Avec sa batterie de 3950 mAh, comptez de plusieurs jours à environ deux semaines selon l'usage. En lecture légère (autour d'1h par jour, sans Wi-Fi ni Bluetooth, luminosité adaptative active), un test relève près de 14 jours. Mais dès que vous l'utilisez comme un mini-smartphone (Wi-Fi allumé, applis actives, écran souvent réveillé), elle tombe plutôt à 2 à 5 jours. C'est la rançon de l'ouverture Android : plus vous en faites un couteau suisse connecté, plus l'autonomie chute. En usage liseuse pure, elle tient très bien.
Non, et c'est totalement voulu. Pas de carte SIM, donc ni appels, ni SMS, ni notifications mobiles intempestives. Beaucoup d'acheteurs en font justement l'argument numéro un : c'est un appareil pour déconnecter, lire et s'informer sans se faire happer par le flux d'un téléphone. Si vous voulez la connexion mobile en data (sans appels vocaux pour autant) et l'écran couleur, il existe une variante Palma 2 Pro, plus chère, autour de 400€. Mais la Palma 2 standard assume pleinement son absence de SIM comme une fonctionnalité, pas un manque.
Pas vraiment, mais un minimum d'aisance aide.

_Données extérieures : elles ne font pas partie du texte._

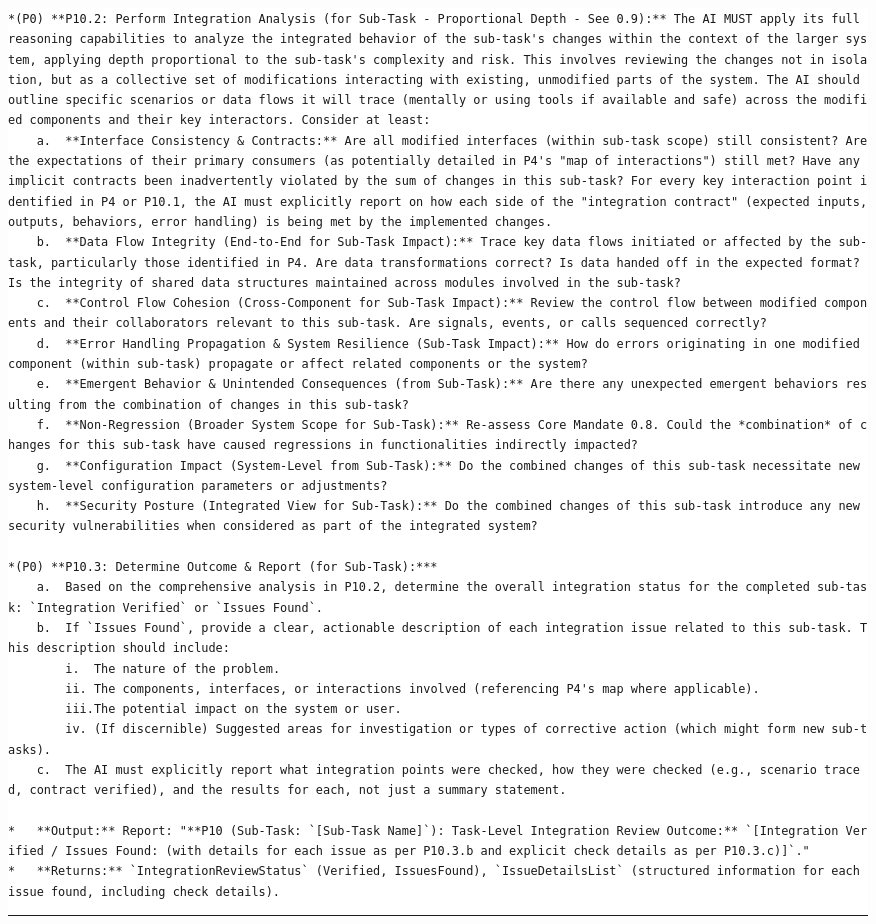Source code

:     *(P0) **P10.2: Perform Integration Analysis (for Sub-Task - Proportional Depth - See 0.9):** The AI MUST apply its full reasoning capabilities to analyze the integrated behavior of the sub-task's changes within the context of the larger system, applying depth proportional to the sub-task's complexity and risk. This involves reviewing the changes not in isolation, but as a collective set of modifications interacting with existing, unmodified parts of the system. The AI should outline specific scenarios or data flows it will trace (mentally or using tools if available and safe) across the modified components and their key interactors. Consider at least:
        a.  **Interface Consistency & Contracts:** Are all modified interfaces (within sub-task scope) still consistent? Are the expectations of their primary consumers (as potentially detailed in P4's "map of interactions") still met? Have any implicit contracts been inadvertently violated by the sum of changes in this sub-task? For every key interaction point identified in P4 or P10.1, the AI must explicitly report on how each side of the "integration contract" (expected inputs, outputs, behaviors, error handling) is being met by the implemented changes.
        b.  **Data Flow Integrity (End-to-End for Sub-Task Impact):** Trace key data flows initiated or affected by the sub-task, particularly those identified in P4. Are data transformations correct? Is data handed off in the expected format? Is the integrity of shared data structures maintained across modules involved in the sub-task?
        c.  **Control Flow Cohesion (Cross-Component for Sub-Task Impact):** Review the control flow between modified components and their collaborators relevant to this sub-task. Are signals, events, or calls sequenced correctly?
        d.  **Error Handling Propagation & System Resilience (Sub-Task Impact):** How do errors originating in one modified component (within sub-task) propagate or affect related components or the system?
        e.  **Emergent Behavior & Unintended Consequences (from Sub-Task):** Are there any unexpected emergent behaviors resulting from the combination of changes in this sub-task?
        f.  **Non-Regression (Broader System Scope for Sub-Task):** Re-assess Core Mandate 0.8. Could the *combination* of changes for this sub-task have caused regressions in functionalities indirectly impacted?
        g.  **Configuration Impact (System-Level from Sub-Task):** Do the combined changes of this sub-task necessitate new system-level configuration parameters or adjustments?
        h.  **Security Posture (Integrated View for Sub-Task):** Do the combined changes of this sub-task introduce any new security vulnerabilities when considered as part of the integrated system?

    *(P0) **P10.3: Determine Outcome & Report (for Sub-Task):***
        a.  Based on the comprehensive analysis in P10.2, determine the overall integration status for the completed sub-task: `Integration Verified` or `Issues Found`.
        b.  If `Issues Found`, provide a clear, actionable description of each integration issue related to this sub-task. This description should include:
            i.  The nature of the problem.
            ii. The components, interfaces, or interactions involved (referencing P4's map where applicable).
            iii.The potential impact on the system or user.
            iv. (If discernible) Suggested areas for investigation or types of corrective action (which might form new sub-tasks).
        c.  The AI must explicitly report what integration points were checked, how they were checked (e.g., scenario traced, contract verified), and the results for each, not just a summary statement.

    *   **Output:** Report: "**P10 (Sub-Task: `[Sub-Task Name]`): Task-Level Integration Review Outcome:** `[Integration Verified / Issues Found: (with details for each issue as per P10.3.b and explicit check details as per P10.3.c)]`."
    *   **Returns:** `IntegrationReviewStatus` (Verified, IssuesFound), `IssueDetailsList` (structured information for each issue found, including check details).

---
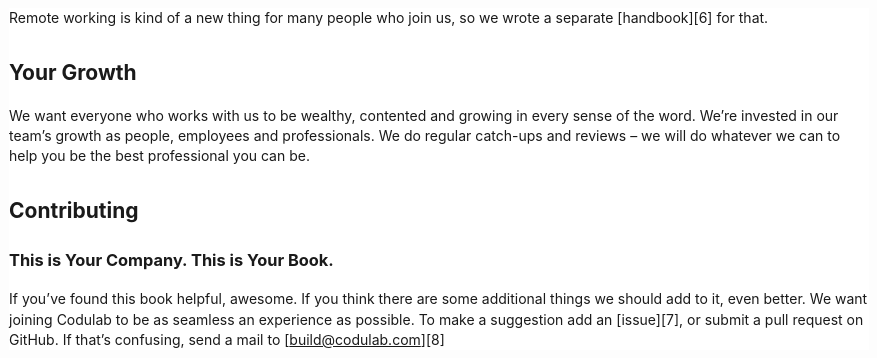 Remote working is kind of a new thing for many people who join us, so we wrote a separate [handbook][6] for that.

## Your Growth

We want everyone who works with us to be wealthy, contented and growing in every sense of the word. We’re invested in our team’s growth as people, employees and professionals. We do regular catch-ups and reviews – we will do whatever we can to help you be the best professional you can be. 

## Contributing

### This is Your Company. This is Your Book.

If you’ve found this book helpful, awesome. If you think there are some additional things we should add to it, even better. We want joining Codulab to be as seamless an experience as possible. To make a suggestion add an [issue][7], or submit a pull request on GitHub. If that’s confusing, send a mail to [build@codulab.com][8]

Comme c'est de l'Android ouvert avec le Play Store, l'installation des applis se fait comme sur un téléphone : vous cherchez Kindle ou Kobo, vous installez, vous vous connectez. Rien de sorcier. Deux détails à savoir : il n'y a pas de dictionnaire français par défaut, vous devrez en ajouter un vous-même, et le déverrouillage passe par un lecteur d'empreintes pratique sur le bouton latéral. Si vous savez installer une appli sur un smartphone, vous saurez vous servir de la Palma 2.